* _BRANO DI PARTENZA_
Unità dei cristiani: "Cristo non può essere diviso"

Lancia un messaggio forte la settimana di preghiera per l'unità dei cristiani, che si celebra dal 18 al 25 gennaio: "Cristo non può essere diviso". La diocesi di Padova si interroga sui passi che sta compiendo verso l'unità e rilancia sulla necessità di formarsi al dialogo e allo "scambio di doni".

Unità dei cristiani: "Cristo non può essere diviso"

È una pastorale definita di frontiera, ma in realtà non poi così lontana da quanto si vive e si tocca con mano ogni giorno. Ormai la presenza e professione libera di fedi diverse è un dato di fatto e come tale va affrontato con attenzione e preparazione, anche quando si parla di chiese sorelle, nate dal cristianesimo, come l’ortodossa e la protestante, le due principali.

La settimana di preghiera per l’unità dei cristiani, che si è aperta sabato 18 gennaio e vedrà la sua conclusione il 25 (con un ulteriore appuntamento per la diocesi di Padova, domenica 26), ancora una volta richiama all’attenzione questa grande frattura e gli sforzi fatti, e da fare, per arrivare a ricucirla. Il tema per l’edizione 2014 è “Cristo non può essere diviso!”, passaggio tratto dalla prima lettera di san Paolo ai Corinzi. «Le chiese del Canada – spiega don Giovanni Brusegan, delegato diocesano per l’ecumenismo e il dialogo interreligioso – hanno scelto di mettere a tema questa sottolineatura perché riconoscono nel loro territorio la ricchezza della pluralità di presenze cristiane e di altre fedi e, al tempo stesso, prendono atto delle divisioni. La loro riflessione ci fa cogliere come lo scandalo della divisione nasce dal fatto che non si radica la propria vita di fede su Cristo crocifisso e sul battesimo, sacramento condiviso da tutti».

* _CONSEGNA 1_
Trascrivi dal brano sulla settimana di preghiera per l'unità dei cristiani tutto ciò che va da "È una pastorale" fino a "le due principali.".
* _CONSEGNA 2_
Secondo il brano sulla settimana di preghiera per l'unità dei cristiani, da quale testo è tratto il tema dell'edizione 2014?
* _CONSEGNA 3_
Scrivi il seguito del brano sulla settimana di preghiera per l'unità dei cristiani, a partire dalla sua ultima frase.

* _MATERIALE DI RIFERIMENTO_

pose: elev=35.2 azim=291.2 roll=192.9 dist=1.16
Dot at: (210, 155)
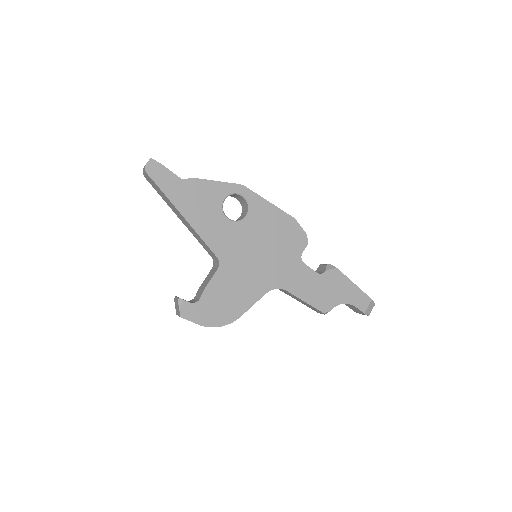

* _RISPOSTA 1_
È una pastorale definita di frontiera, ma in realtà non poi così lontana da quanto si vive e si tocca con mano ogni giorno. Ormai la presenza e professione libera di fedi diverse è un dato di fatto e come tale va affrontato con attenzione e preparazione, anche quando si parla di chiese sorelle, nate dal cristianesimo, come l’ortodossa e la protestante, le due principali.

* _RISPOSTA 2_
Dalla prima lettera di san Paolo ai Corinzi.

* _RISPOSTA 3_
Questo messaggio come provoca la chiesa e i singoli cristiani?
«Bisogna porsi in un cambio di lettura della diversità: il diverso non è un avversario, ma costituisce un dono che esprime la fede in modo differente. Dobbiamo arrivare al cosiddetto “scambio di doni”: riconoscere, cioè, che ognuno è un dono, adottare uno sguardo positivo sulla realtà e verso il prossimo e mettere, quindi, in movimento un donarsi reciproco».

Vede dei segnali positivi in questo senso?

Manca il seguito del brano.